This is also the instinct behind SWA: empirically, most attention weights are already concentrated on nearby tokens. If you look at where transformers actually attend in practice, the long-tail attention to tokens 10,000 positions back is small. SWA formalizes the observation by hard-constraining it — and saves the $O(L^2)$ cost of computing attention weights you’d mostly throw away.

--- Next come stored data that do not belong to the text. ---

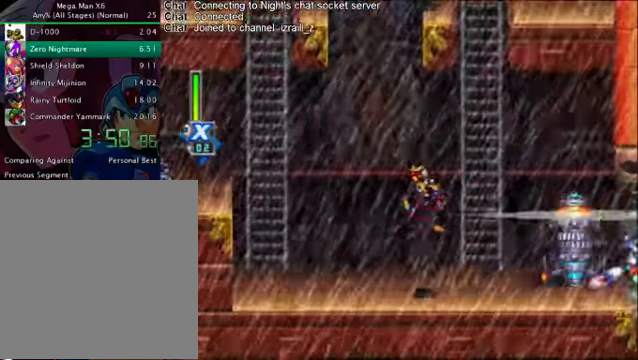
{"buttons": ["DPAD_LEFT"], "right_stick": "center", "events": []}
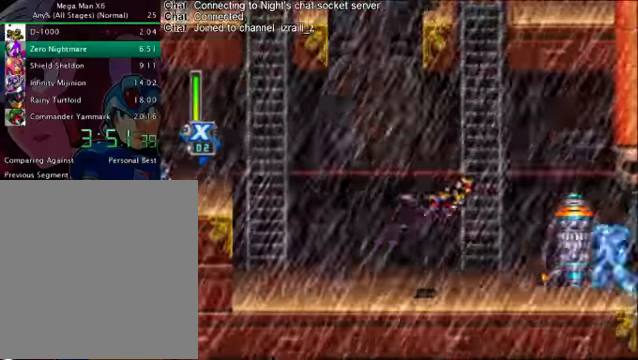
{"buttons": ["R1", "DPAD_RIGHT"], "right_stick": "center", "events": [[42, "SQUARE", "down"], [84, "DPAD_LEFT", "up"], [126, "SQUARE", "up"], [209, "DPAD_RIGHT", "down"], [418, "R1", "down"]]}
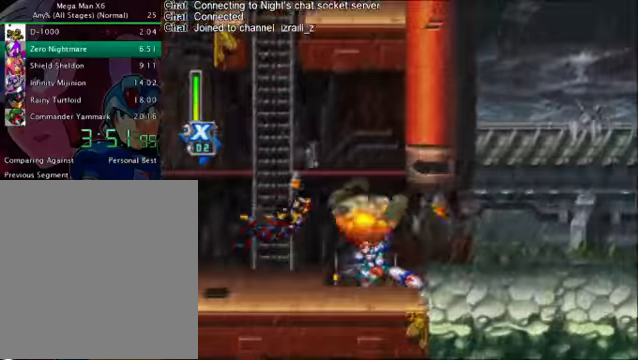
{"buttons": ["CROSS", "R1", "DPAD_RIGHT"], "right_stick": "center", "events": [[375, "CROSS", "down"]]}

“Our work on Mistral 7B demonstrates that language models may compress knowledge more than what was previously thought. This opens up interesting perspectives: the field has so far put the emphasis on scaling laws in 2 dimensions… the problem is rather 3 dimensional (model capabilities, training cost, inference cost).”

Results

Model	MMLU	HellaSwag	ARC-C	GSM8K	MATH	HumanEval
LLaMA 2 7B	44.4%	77.1%	43.2%	16.0%	3.9%	11.6%
LLaMA 2 13B	55.6%	80.7%	48.8%	34.3%	6.0%	18.9%
Mistral 7B	60.1%	81.3%	55.5%	52.2%	13.1%	30.5%

Mistral 7B surpasses LLaMA 2 13B on every benchmark despite having 45% fewer parameters. The largest gaps are math (+17.9 points on GSM8K) and code (+11.6 on HumanEval). On instruction-following: Mistral 7B Instruct scores MT-Bench 6.84 vs LLaMA 2 13B Chat’s 6.65, and Chatbot Arena ELO 1031 vs 1012.

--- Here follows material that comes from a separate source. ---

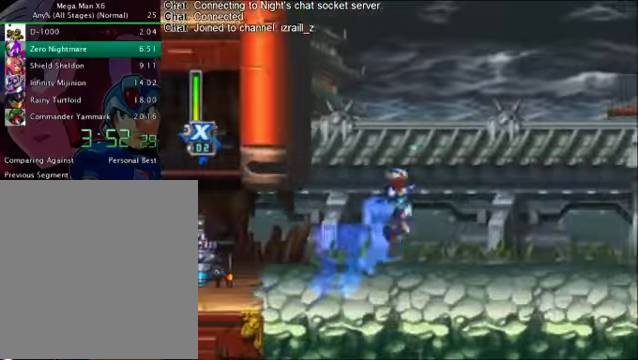
{"buttons": ["R1", "DPAD_DOWN", "DPAD_RIGHT"], "right_stick": "center", "events": [[42, "CROSS", "up"], [42, "R1", "up"], [251, "DPAD_DOWN", "down"], [418, "R1", "down"]]}
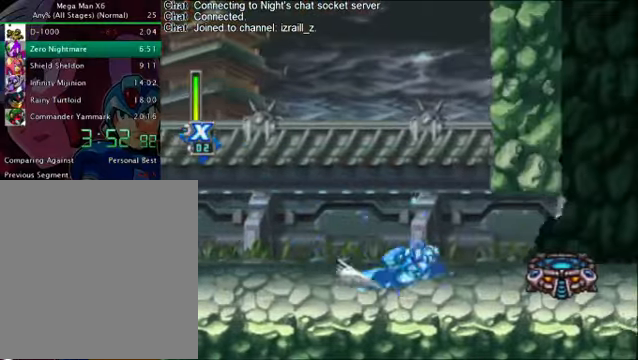
{"buttons": ["CROSS", "R1", "DPAD_RIGHT"], "right_stick": "center", "events": [[251, "CROSS", "down"], [251, "DPAD_DOWN", "up"]]}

The paper also reports that Mistral 7B performs like a LLaMA 2 model with more than 3× its parameters on reasoning and STEM benchmarks — the efficiency multiplier the architecture delivers.

What doesn’t work:

Knowledge retrieval benchmarks are the exception. On NaturalQuestions, Mistral 7B scores 28.8% vs LLaMA 2 13B’s 29.0% — essentially tied. The paper is direct: “this is likely due to its limited parameter count that restricts the amount of knowledge it can store.” GQA and SWA improve inference efficiency and reasoning; they can’t conjure parametric knowledge the model doesn’t have room to store.

SWA’s 131K theoretical span is also theoretical. Information from early tokens attenuates as it propagates through 32 selective attention layers. Precise recall of specific tokens from many layers’ worth of propagation back may degrade compared to full attention — making long-context needle-in-a-haystack tasks a weak point.

Practitioner notes

If you’re building ML systems that serve long prompts — RAG pipelines, document analysis, multi-turn conversations — GQA’s 4× KV cache reduction means 4× more concurrent requests on the same GPU. The rolling buffer makes KV cache growth predictable: regardless of whether the conversation is 1K or 32K tokens, peak memory stays bounded. Both matter enormously for production serving.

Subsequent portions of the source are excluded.